I may try to work in another flashback where we see the end of the Butterfly Apocalypse, the defeat of Kristen, and Chris slowly growing to resent the people that he betrayed Kristen in order to save, before he becomes the Kumquat.
In the meantime, I totally understand wanting to bring back Chris as a good guy because I kind of hijacked the character in order to do the fallen hero twist. But if we just split up the character again, Lord Kumquat might as well be a different character and having them metaphorically fight was just a waste of time.
[βUm, Iβm not entirely certain where they areβ Chris said smoothly, βeeekci look spheres beyond.β
βErm, what? Are you okay?β Dawn inquired, her brows knit together.
βk-k-k-k-a?β Chris asked. But his formβ¦it was blinking, in weird rectangles. And then Chris suddenly glitched out of existence.]
I guess Dawn implied in this last entry that the Chris who showed up with the group was an algorithm in the simulation. There are still some holes to fill in, but that’s a start at least.
I’m sorry, the plotholes that we have now are from pure sloppiness on my part.
My head hurts.
Shoot. I didn’t consider that the scenes with Doc were going on at the same time. I thought that was during the Butterfly Apocolypse.

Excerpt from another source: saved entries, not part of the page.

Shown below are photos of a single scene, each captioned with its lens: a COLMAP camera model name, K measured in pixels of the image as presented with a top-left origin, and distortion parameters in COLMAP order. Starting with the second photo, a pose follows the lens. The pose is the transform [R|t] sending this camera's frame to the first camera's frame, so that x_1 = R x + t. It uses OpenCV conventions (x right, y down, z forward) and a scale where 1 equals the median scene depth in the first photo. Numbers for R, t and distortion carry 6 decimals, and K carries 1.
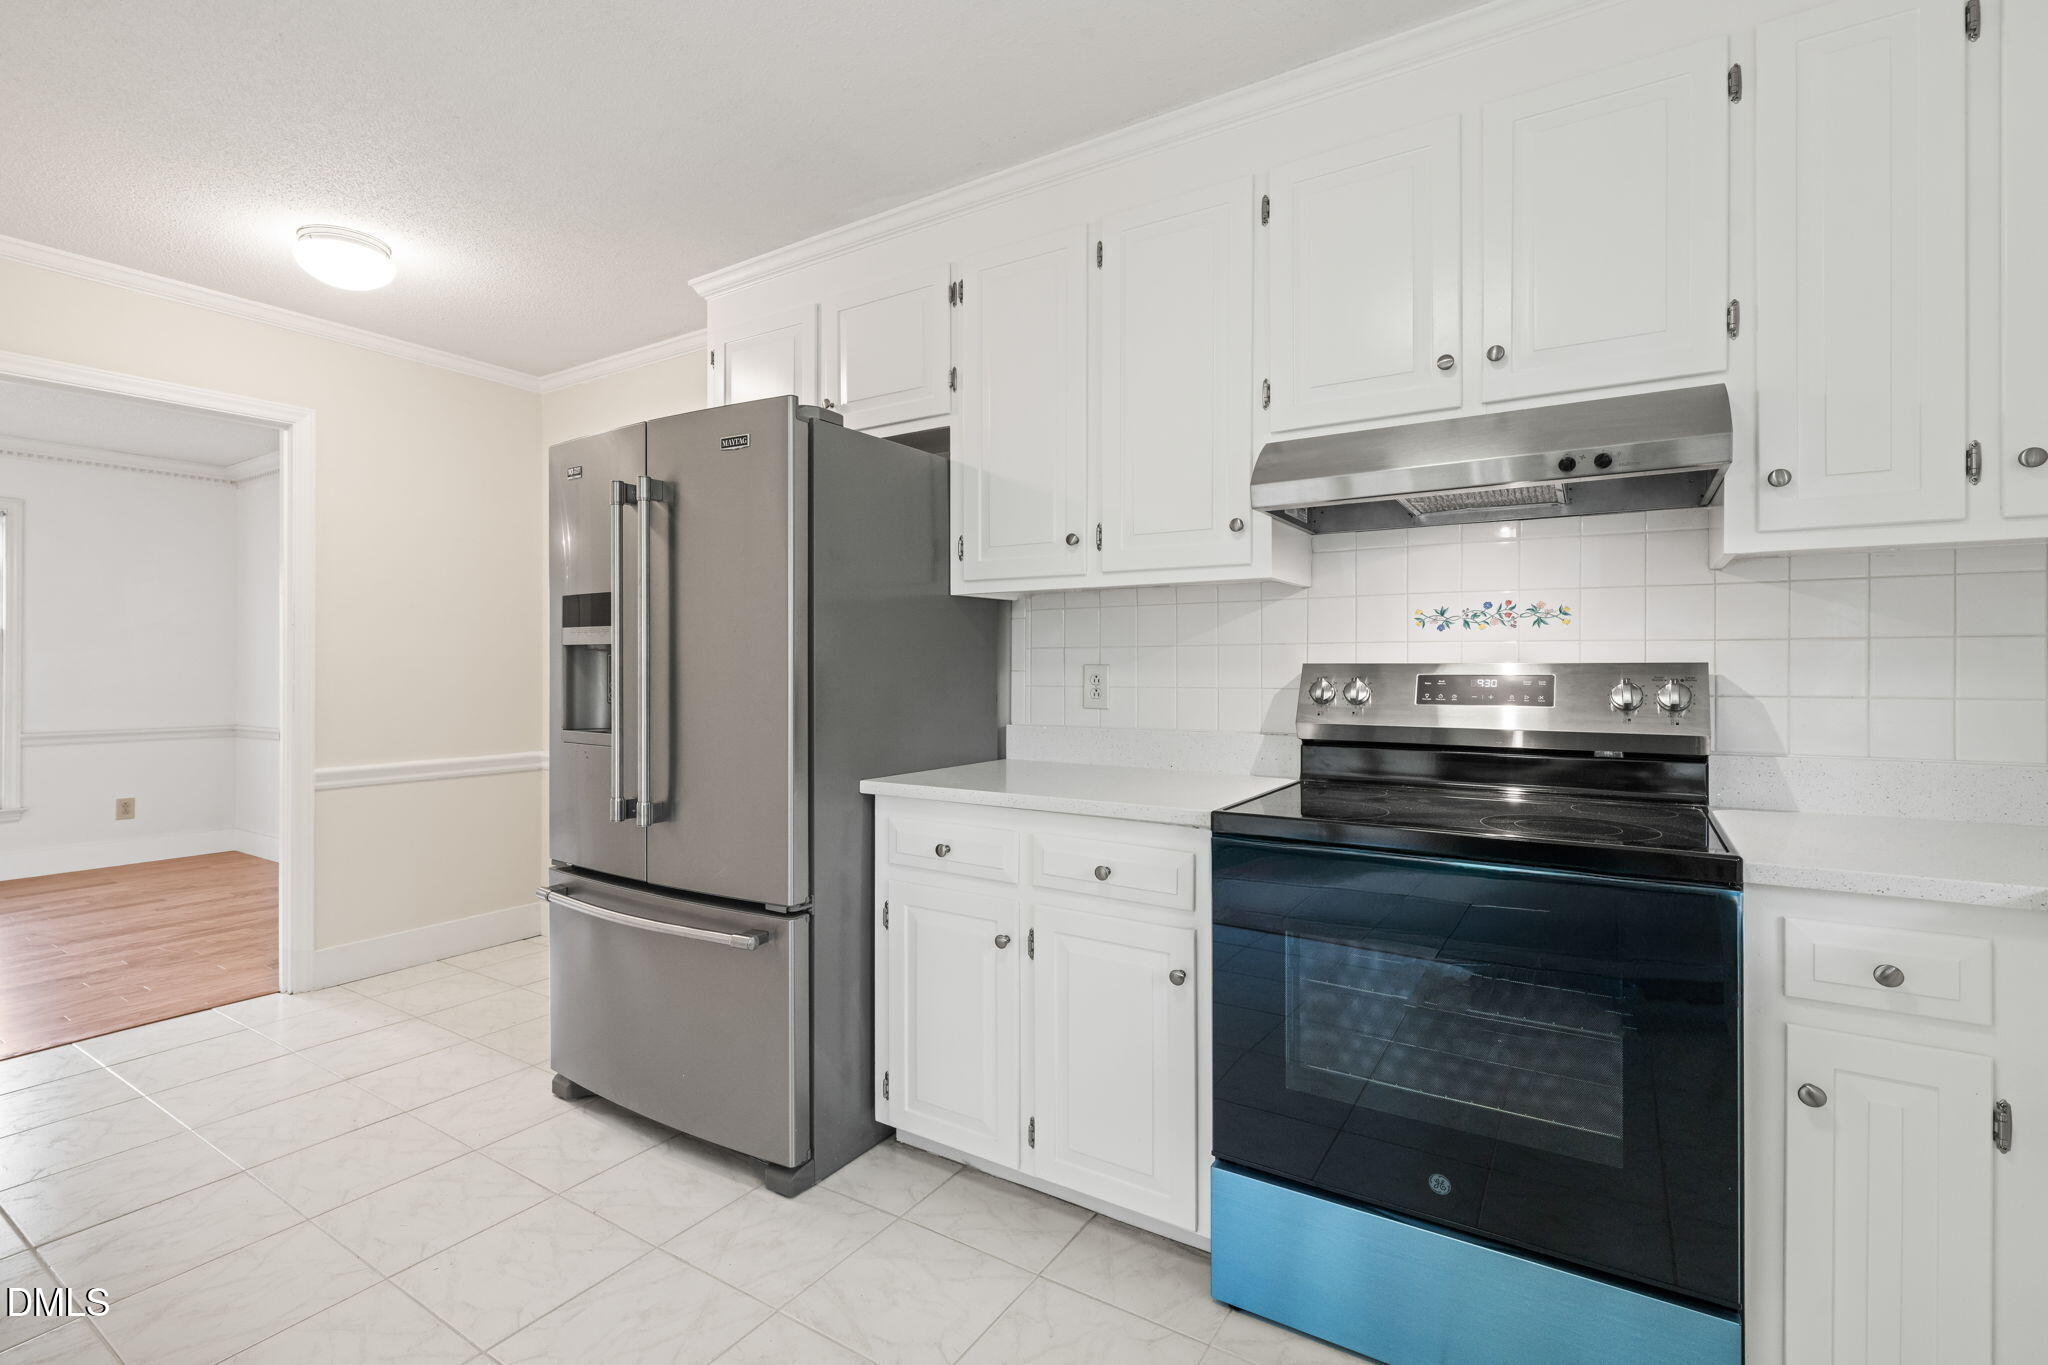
lens RADIAL K [[902.7, 0, 1004.0], [0, 902.7, 666.2], [0, 0, 1]] dist [0.000580, -0.000150]
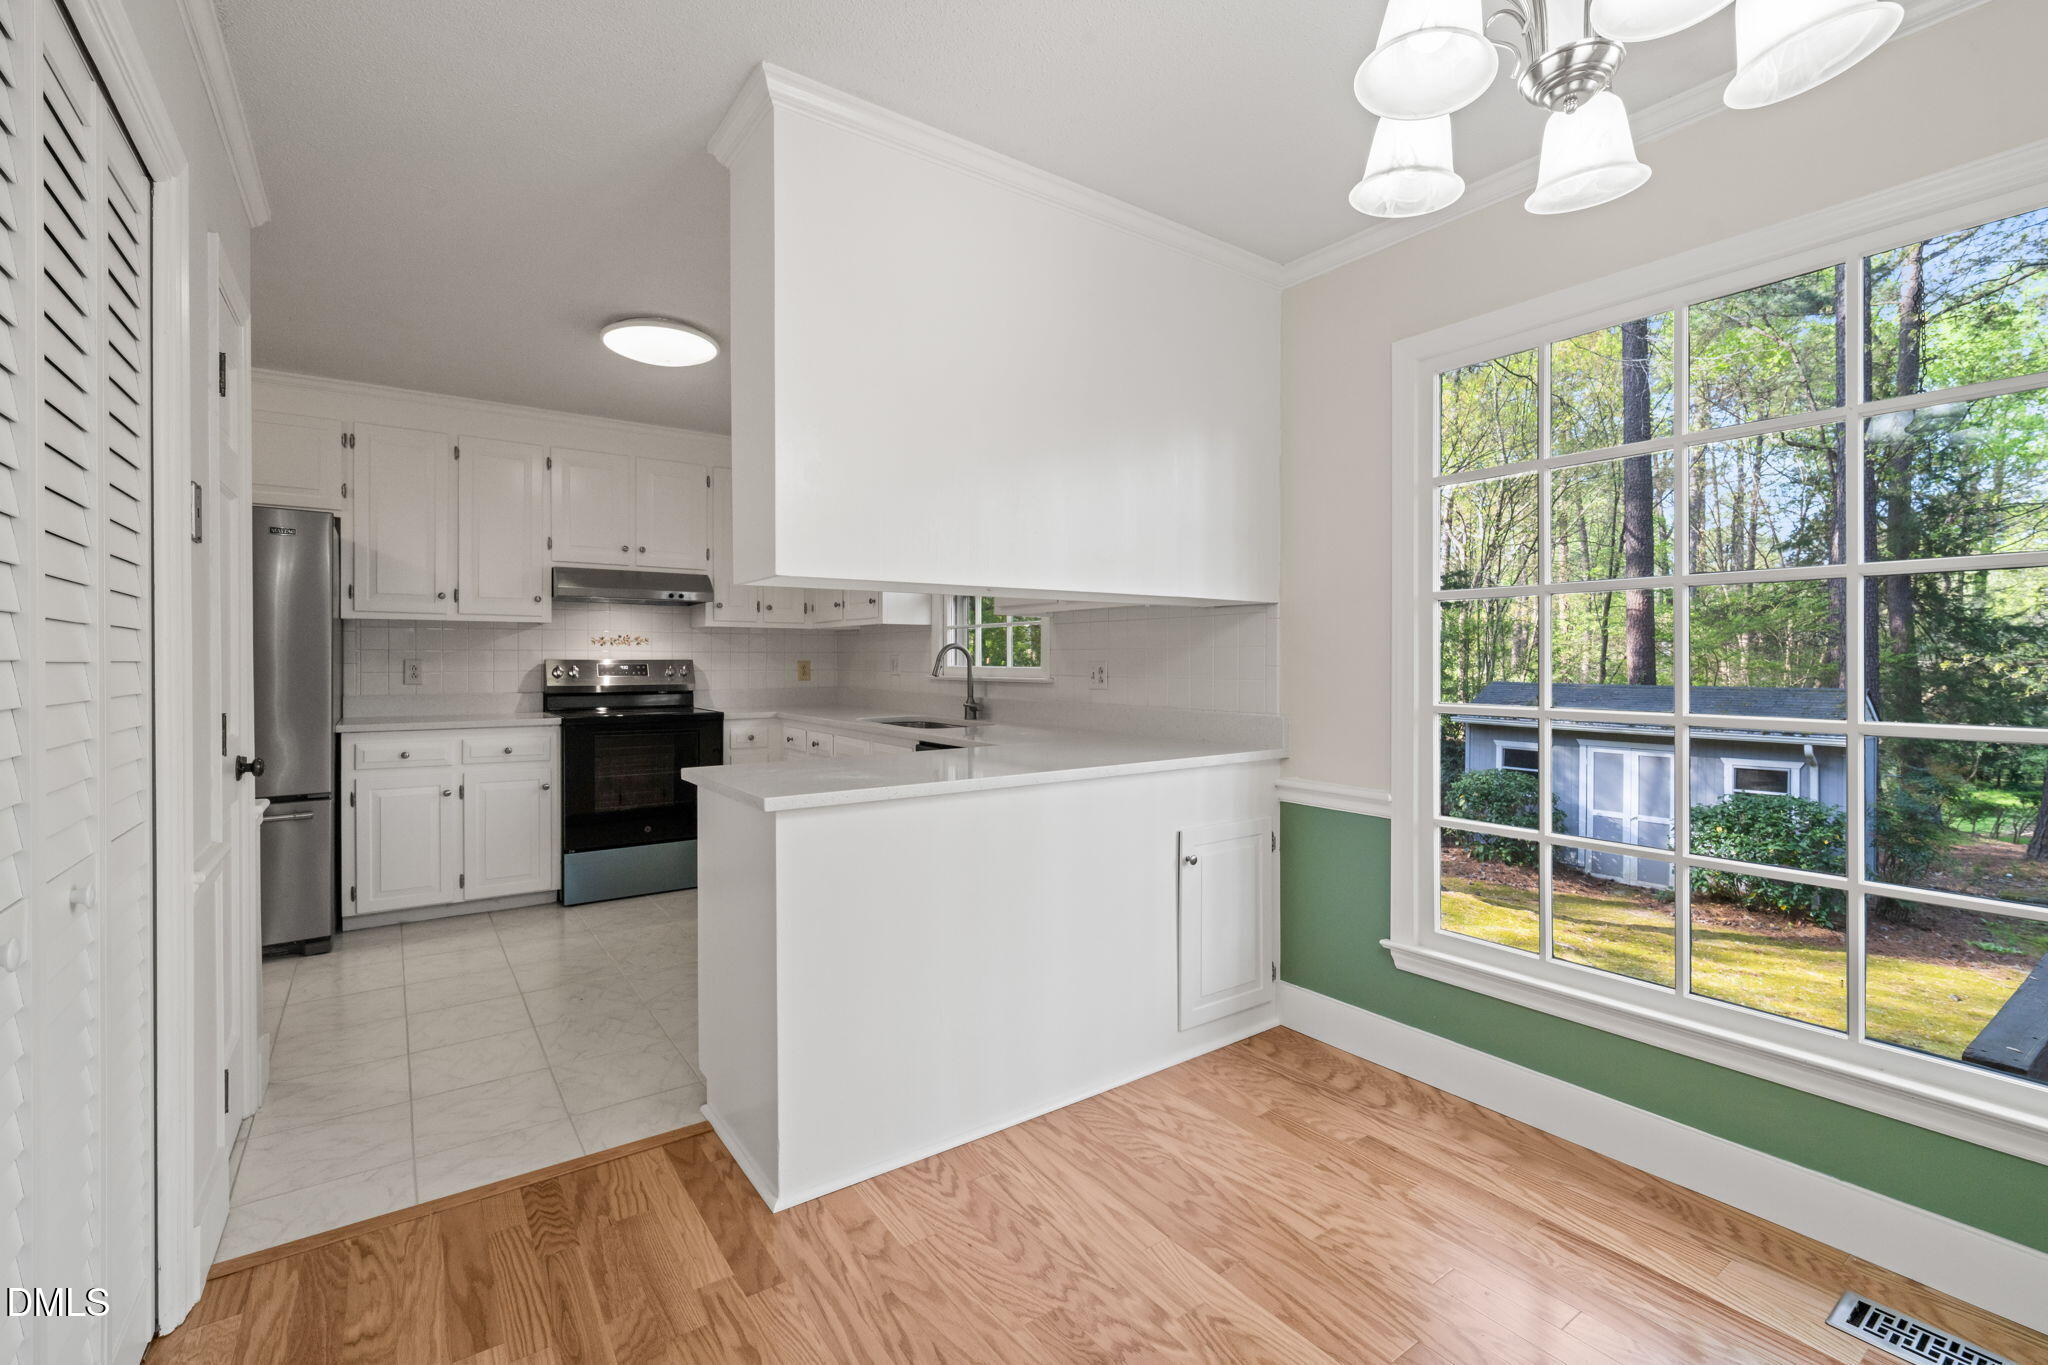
lens RADIAL K [[928.1, 0, 1047.5], [0, 928.1, 665.4], [0, 0, 1]] dist [0.001350, -0.000018]
pose [[0.331109, -0.004628, 0.943581, -1.561189], [-0.003102, 0.999977, 0.005993, -0.006438], [-0.943587, -0.004911, 0.331087, -1.014294]]
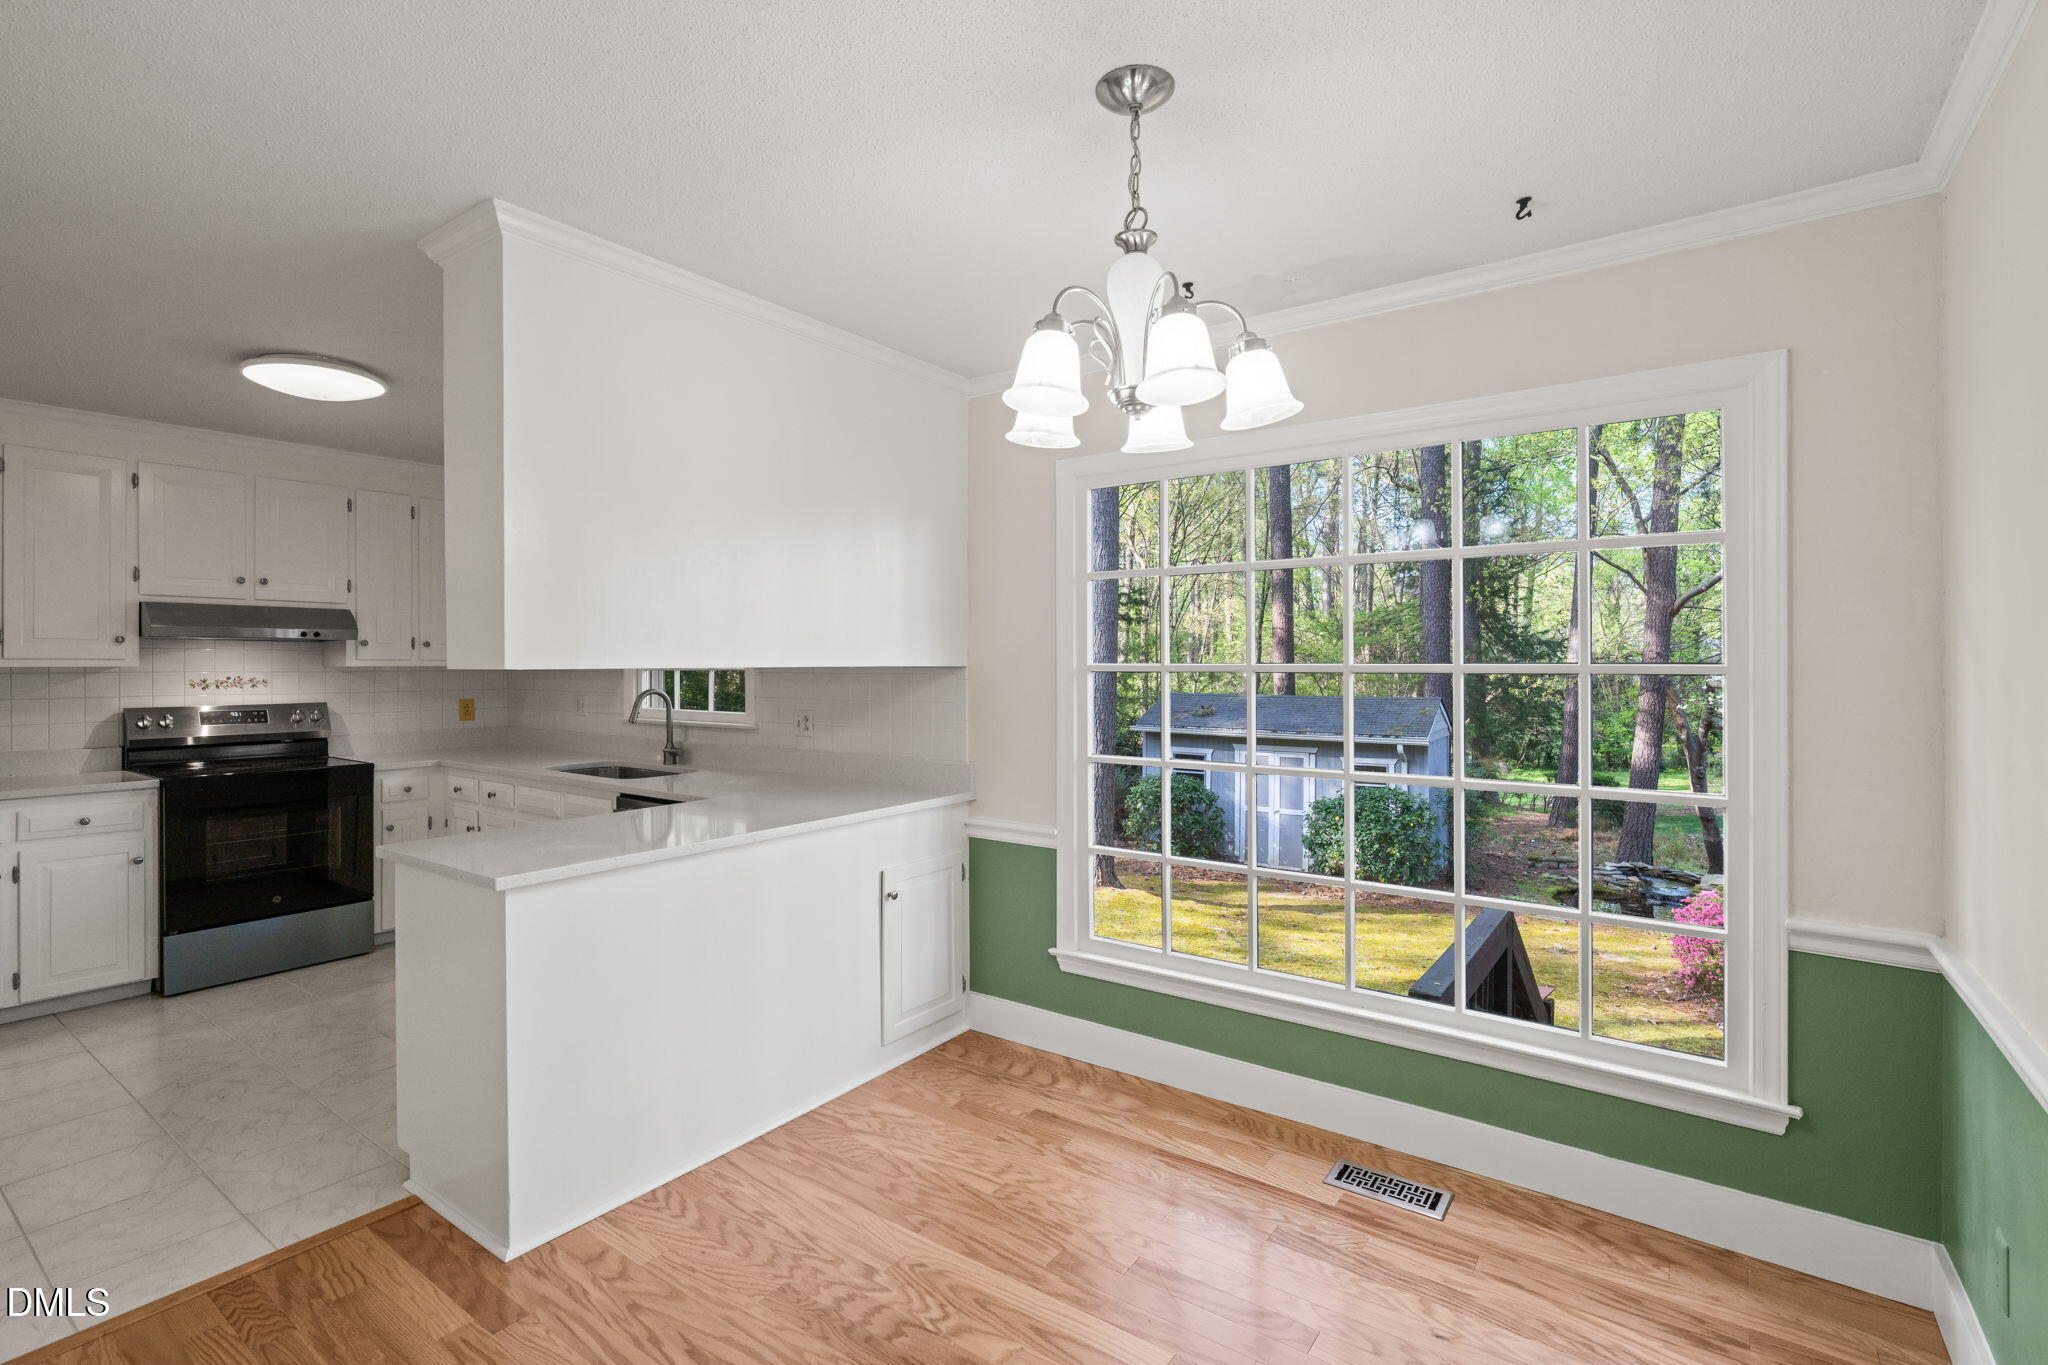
lens RADIAL K [[963.0, 0, 1065.4], [0, 963.0, 669.7], [0, 0, 1]] dist [-0.000769, -0.000129]
pose [[0.002071, -0.006750, 0.999975, -1.844253], [-0.002239, 0.999975, 0.006754, -0.112000], [-0.999995, -0.002253, 0.002056, -1.060240]]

It’s implied that Super Chris had feelings for Kristen, but forced them down in order to not be branded as a traitor. After discovering that the Time Lord society was pretty messed up and that they had just used him to keep their unethical, eugenics-heavy status quo in place, a bunch of stuff happened which led to Chris altering his body and mind to the point of being unrecognizable until he was one of the most powerful beings in the universe. He then set-off to find the only person who ever truly loved him to finish what she had started.
Also, I didn’t want a Luke and Leia situation but if you guys want to go somewhere with the “sister” part of “Inferno Sister” that’s fine with me.
Okay, so apparently “Valdra Muinthel” literally translates to “Inferno Sister” in Elvish. Technically in the story, I didn’t specify that “Spirit Of The Queen” was the translation to English from whatever Time Lord language I was inferring it was from so it’s possible to correct that by just saying “Spirit Of The Queen” was a label for the essence and not a direct translation.